To which many people might say, hey, that’s nonmeasurable mumbo-jumbo, knock it off. My response is this: If we know who the best teams are by measuring, what’s the point of the playoffs? The playoffs are measuring something different, by definition, That’s why they exist. They exist to make heroes out people who don’t necessarily deserve it, which drives some people batty. To non-fans, it’s no less batty than us making heroes out of people we think DO deserve it, people like Barry Bonds, Ted Williams and Don Mattingly, who never won championships, nor invented the Polio vaccine. (Salk was a lousy shortstop.)

The celebration of one group of ballplayers does not have to be a repudiation of the other, and it’s not a stab to the heart of cold truth to celebrate the World Series champions for having accomplished something great. “The test of a first rate intelligence is the ability to hold two opposed ideas in the mind at the same time, and still retain the ability to function,” said F. Scott Fitzy, and that’s something to remember when the games are played.

I’m sort of beating a straw man here, but I’ve spent enough of my life tearing down artificial constructs like the World Series, and now I’m interested in why we need them, and how they work.

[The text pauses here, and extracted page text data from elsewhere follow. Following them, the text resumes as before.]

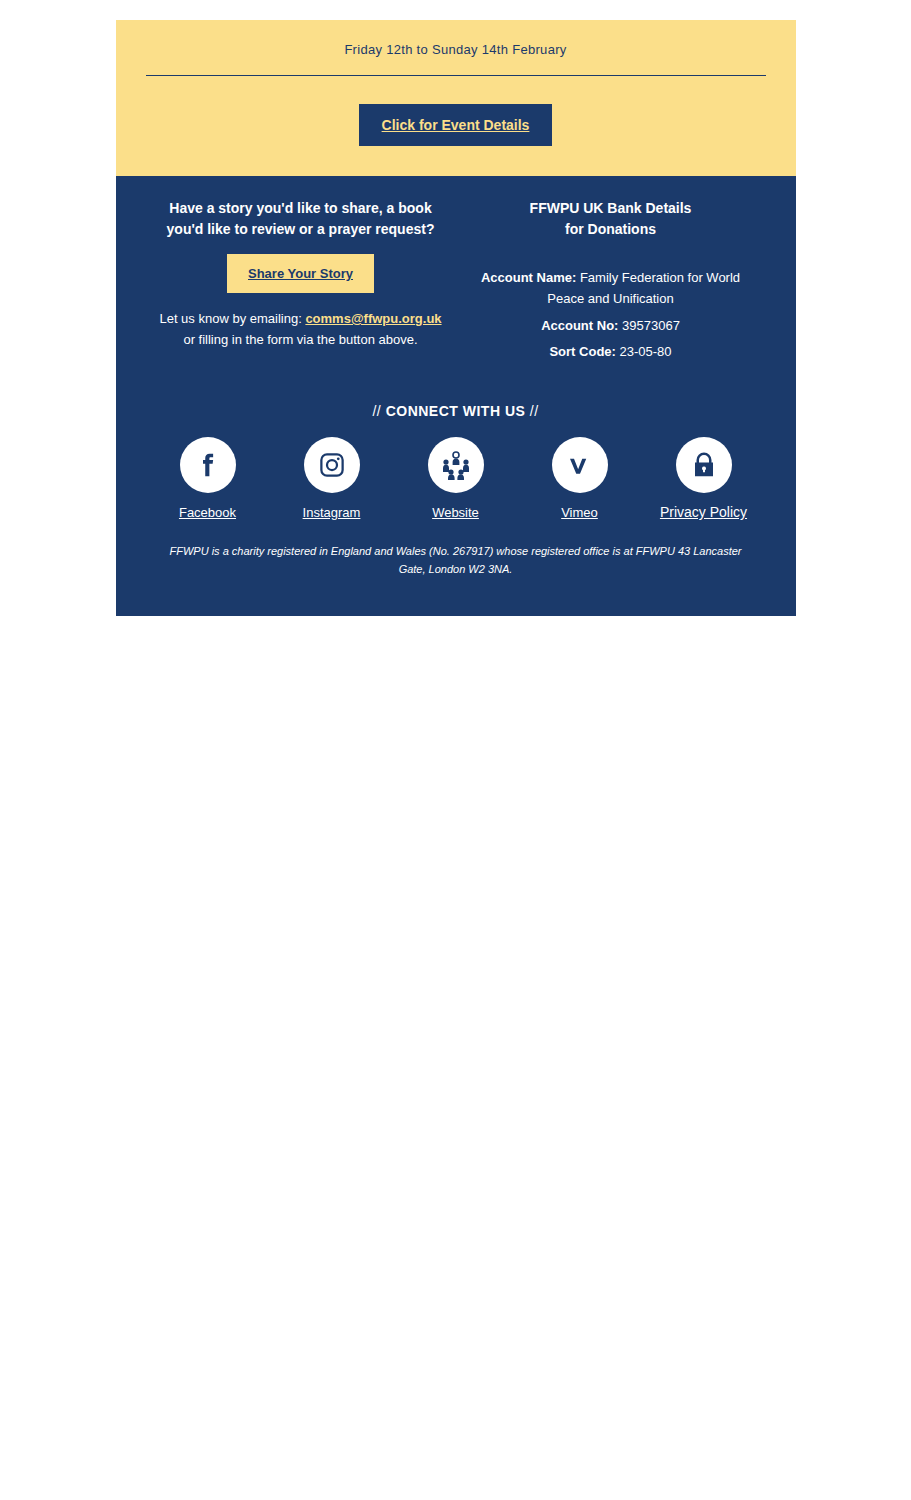Friday 12th to Sunday 14th February
Click for Event Details
Have a story you'd like to share, a book you'd like to review or a prayer request?
Share Your Story
Let us know by emailing: comms@ffwpu.org.uk or filling in the form via the button above.
FFWPU UK Bank Details
for Donations
Account Name: Family Federation for World Peace and Unification
Account No: 39573067
Sort Code: 23-05-80
// CONNECT WITH US //
Facebook
Instagram
Website
Vimeo
Privacy Policy
FFWPU is a charity registered in England and Wales (No. 267917) whose registered office is at FFWPU 43 Lancaster Gate, London W2 3NA.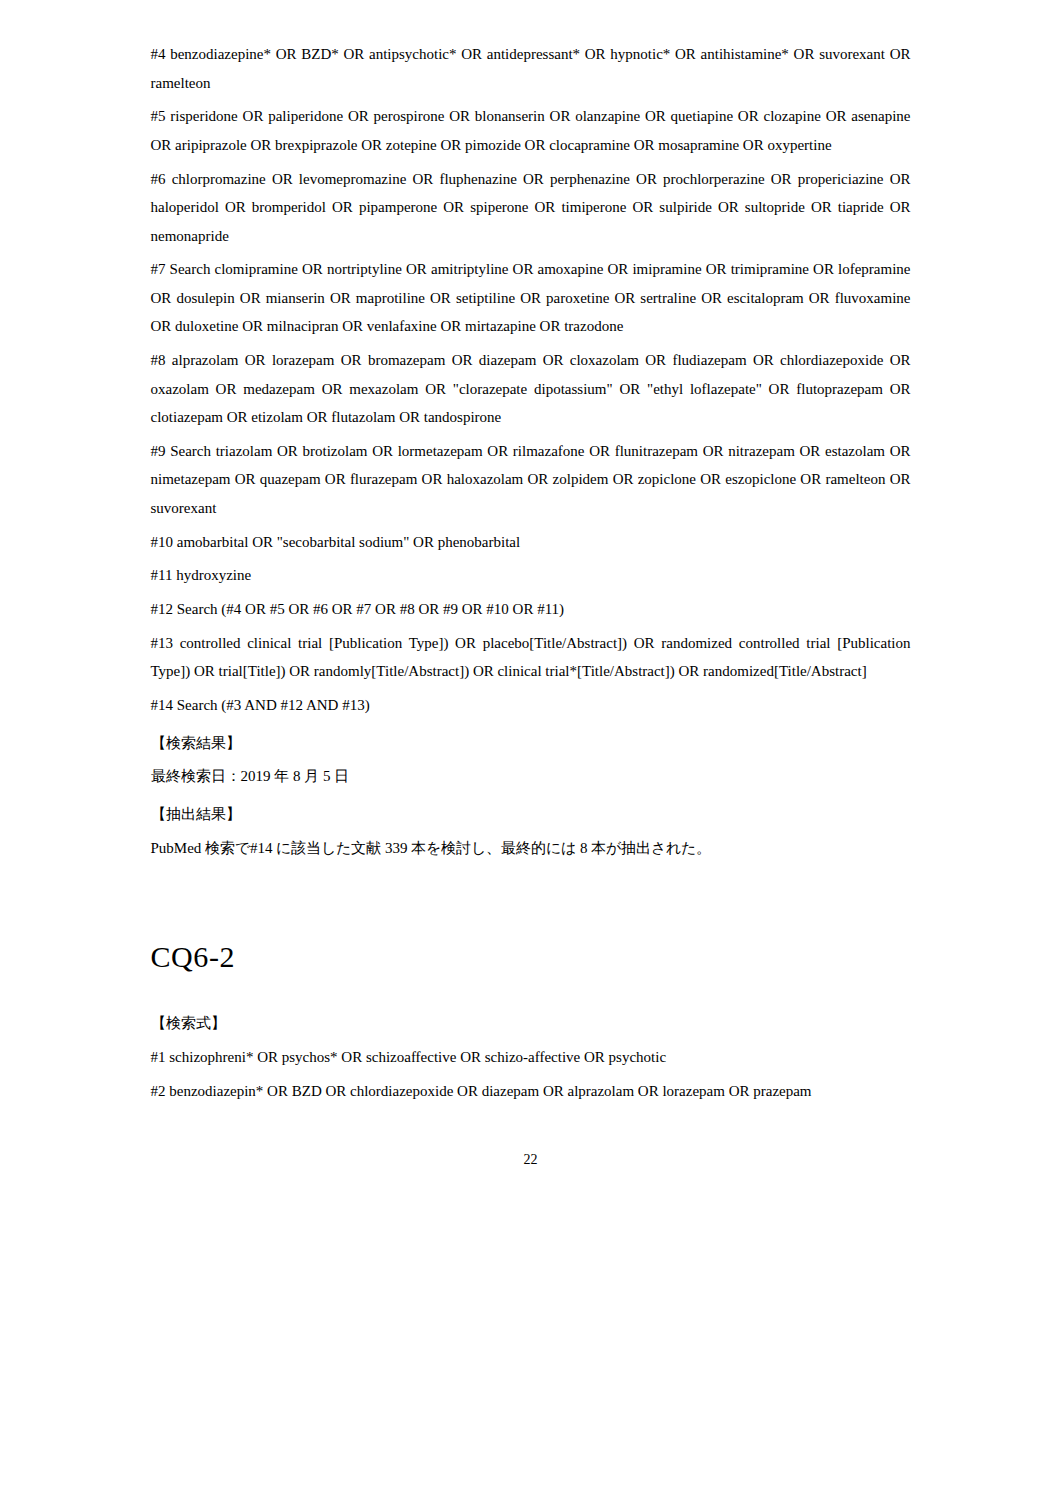#4 benzodiazepine* OR BZD* OR antipsychotic* OR antidepressant* OR hypnotic* OR antihistamine* OR suvorexant OR ramelteon
#5 risperidone OR paliperidone OR perospirone OR blonanserin OR olanzapine OR quetiapine OR clozapine OR asenapine OR aripiprazole OR brexpiprazole OR zotepine OR pimozide OR clocapramine OR mosapramine OR oxypertine
#6 chlorpromazine OR levomepromazine OR fluphenazine OR perphenazine OR prochlorperazine OR propericiazine OR haloperidol OR bromperidol OR pipamperone OR spiperone OR timiperone OR sulpiride OR sultopride OR tiapride OR nemonapride
#7 Search clomipramine OR nortriptyline OR amitriptyline OR amoxapine OR imipramine OR trimipramine OR lofepramine OR dosulepin OR mianserin OR maprotiline OR setiptiline OR paroxetine OR sertraline OR escitalopram OR fluvoxamine OR duloxetine OR milnacipran OR venlafaxine OR mirtazapine OR trazodone
#8 alprazolam OR lorazepam OR bromazepam OR diazepam OR cloxazolam OR fludiazepam OR chlordiazepoxide OR oxazolam OR medazepam OR mexazolam OR "clorazepate dipotassium" OR "ethyl loflazepate" OR flutoprazepam OR clotiazepam OR etizolam OR flutazolam OR tandospirone
#9 Search triazolam OR brotizolam OR lormetazepam OR rilmazafone OR flunitrazepam OR nitrazepam OR estazolam OR nimetazepam OR quazepam OR flurazepam OR haloxazolam OR zolpidem OR zopiclone OR eszopiclone OR ramelteon OR suvorexant
#10 amobarbital OR "secobarbital sodium" OR phenobarbital
#11 hydroxyzine
#12 Search (#4 OR #5 OR #6 OR #7 OR #8 OR #9 OR #10 OR #11)
#13 controlled clinical trial [Publication Type]) OR placebo[Title/Abstract]) OR randomized controlled trial [Publication Type]) OR trial[Title]) OR randomly[Title/Abstract]) OR clinical trial*[Title/Abstract]) OR randomized[Title/Abstract]
#14 Search (#3 AND #12 AND #13)
【検索結果】
最終検索日：2019 年 8 月 5 日
【抽出結果】
PubMed 検索で#14 に該当した文献 339 本を検討し、最終的には 8 本が抽出された。
CQ6-2
【検索式】
#1 schizophreni* OR psychos* OR schizoaffective OR schizo-affective OR psychotic
#2 benzodiazepin* OR BZD OR chlordiazepoxide OR diazepam OR alprazolam OR lorazepam OR prazepam
22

It makes everything more fun, for me.

Sports need fans, continued

A few more thoughts on Chris Jones’s Grantland headscratcher:

• Either rooting for a sports team is an inherently silly enterprise or it isn’t—that’s your judgment call. I say that it’s not, and I say that is only by the collective decision of myself and others that it’s not that the Boston Red Sox continue to exist. If we all disappeared tomorrow and John Henry still roamed the Earth, the Red Sox would no longer be a viable business enterprise. We are, in a sense, the real owners of the team, with our NESN surcharges and MLB.tv subscriptions. Breaking the experience of a fan down into its discrete elements, and evaluating them logically, will lead you straight to volunteering at a health clinic in sub-Saharan Africa. (If you would like to do this, by all means go, and you are a wonderful person.) For the 99.9 percent of us who live in a world where we acknowledge that hardships are relative, and life can be tough enough as it is, including ourselves in team experience is neither conspiratorial nor grandiose—it’s just reflecting the reality of the situation. Can it be annoying? Sure, but it’s a key draw for why people become fans in the first place.

• Using the Marlins as an example would seem to be the exception that proves the rule. The Marlins are only able to exist because the Yankees, Red Sox, et al have so many fans that there’s spillover cash. If anything, this would give Yankees fans an opportunity to call two teams “we,” instead of zero.

• It just seems like it’s buzzkill for the sake of buzzkill, and preaching to a choir instead of trying to make any real argument.

I understand that tearing Grantland down is easier than putting it up, so I’m trying to be nice about this (for once), but jeezo peezo, as Frowns would say.